Protagonista una 35enne rumena, arrestata dai carabinieri della stazione Roma Trionfale con l'accusa di atti persecutori ai danni dell'ex compagno.
Il compagno la lascia, lei non ci sta e per due anni lo perseguita fino ad accoltellarlo. L'epilogo della vicenda nella notte tra il 6 e il 7 luglio.
Protagonista una 35enne rumena, arrestata dai carabinieri della stazione Roma Trionfale con l'accusa di atti persecutori ai danni dell’ex compagno.
La scorsa notte in via Bovio la donna a seguito di un acceso diverbio, scaturito per futili motivi, con l’ex compagno, un romano di 32 anni, lo ha aggredito e colpito con un coltello, provocandogli delle ferite multiple, superficiali al petto e alla schiena.

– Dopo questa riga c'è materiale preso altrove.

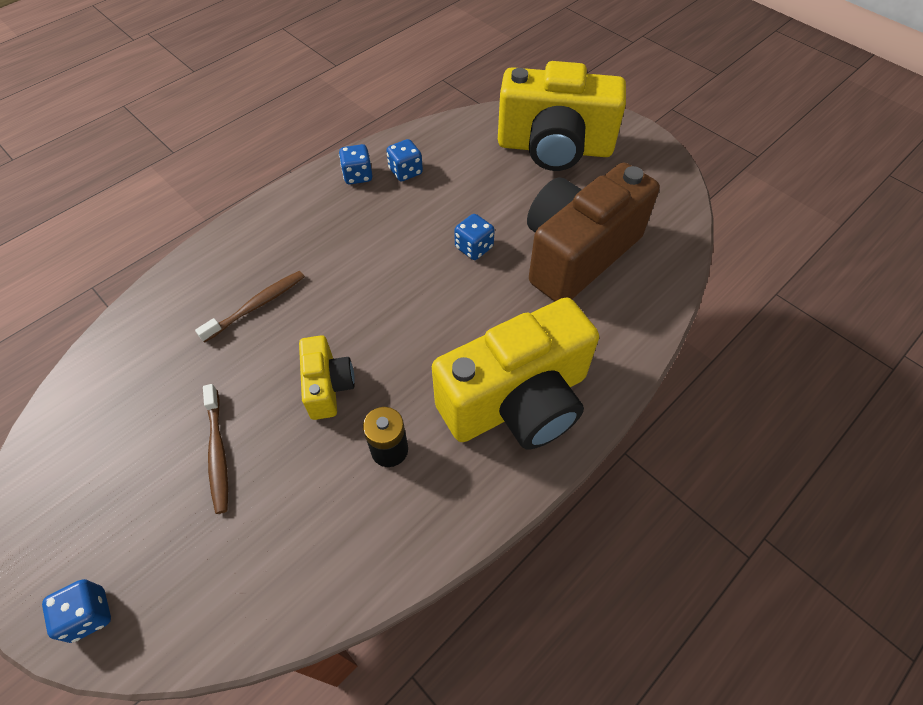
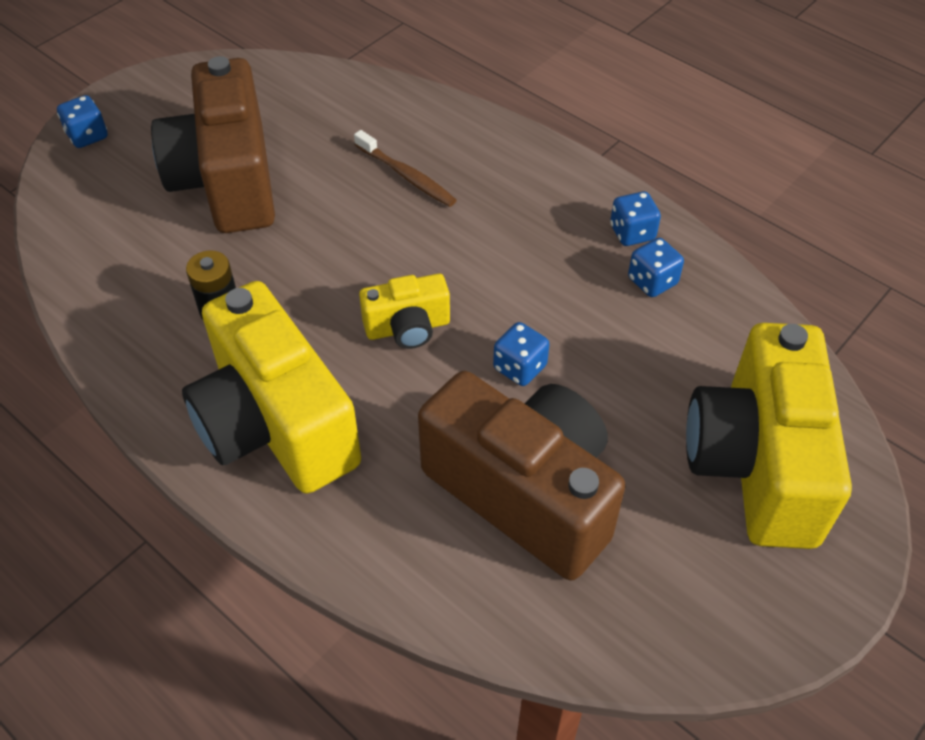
camera: 85 degrees right, 5 degrees down
(218, 453) = (227, 181): brown toothbrush -> brown camera
(328, 386) = (300, 250): yellow camera -> yellow camera (408, 328)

La vittima è stata soccorsa e medicata presso l’ospedale Santo Spirito e dimesso con 7 giorni di prognosi mentre, la donna è stata rintracciata, ammanettata e portata in caserma.
Nel corso degli accertamenti effettuati dai militari è emerso che tali episodi di violenza avvenivano da circa un anno e mezzo, ed erano già stati denunciati dal ragazzo, che in più occasioni aveva richiesto l’intervento dei Carabinieri al 112.

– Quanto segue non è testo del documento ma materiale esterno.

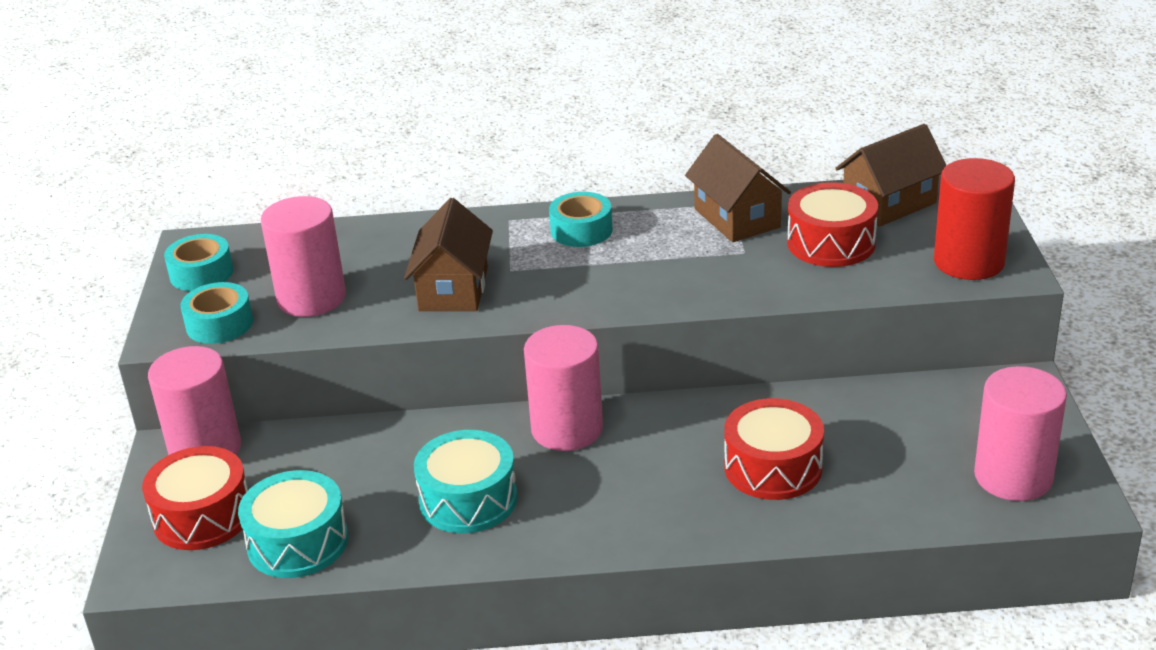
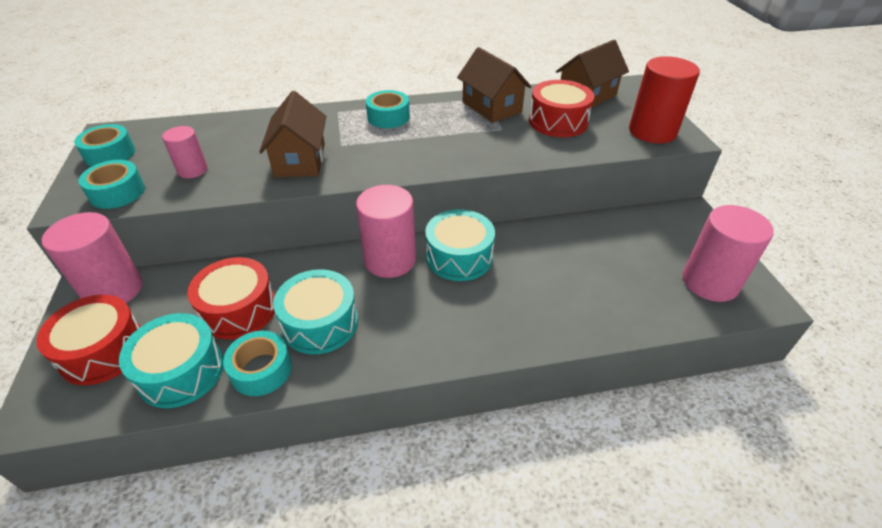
camera: 10 degrees left, 10 degrees up
(311, 298) = (192, 170): pink cylinder -> pink cylinder, size x0.57
(394, 546) = (261, 370): none -> turquoise tape
(663, 429) = (459, 257): none -> turquoise drum
(773, 467) = (542, 283): red drum -> red drum (239, 309)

Il giovane aveva deciso di troncare la relazione di convivenza con la donna che aveva intrapreso nel 2010. La sua decisione di finire la relazione gli è costata cara, infatti la 35enne, dopo la separazione, ha iniziato a pedinarlo, lo aggrediva fisicamente e verbalmente costringendolo a vivere in un clima di terrore.
Dopo l’arresto la stalker è stata condotta presso il carcere di Rebibbia Femminile, a disposizione dell’Autorità Giudiziaria, in attesa del processo.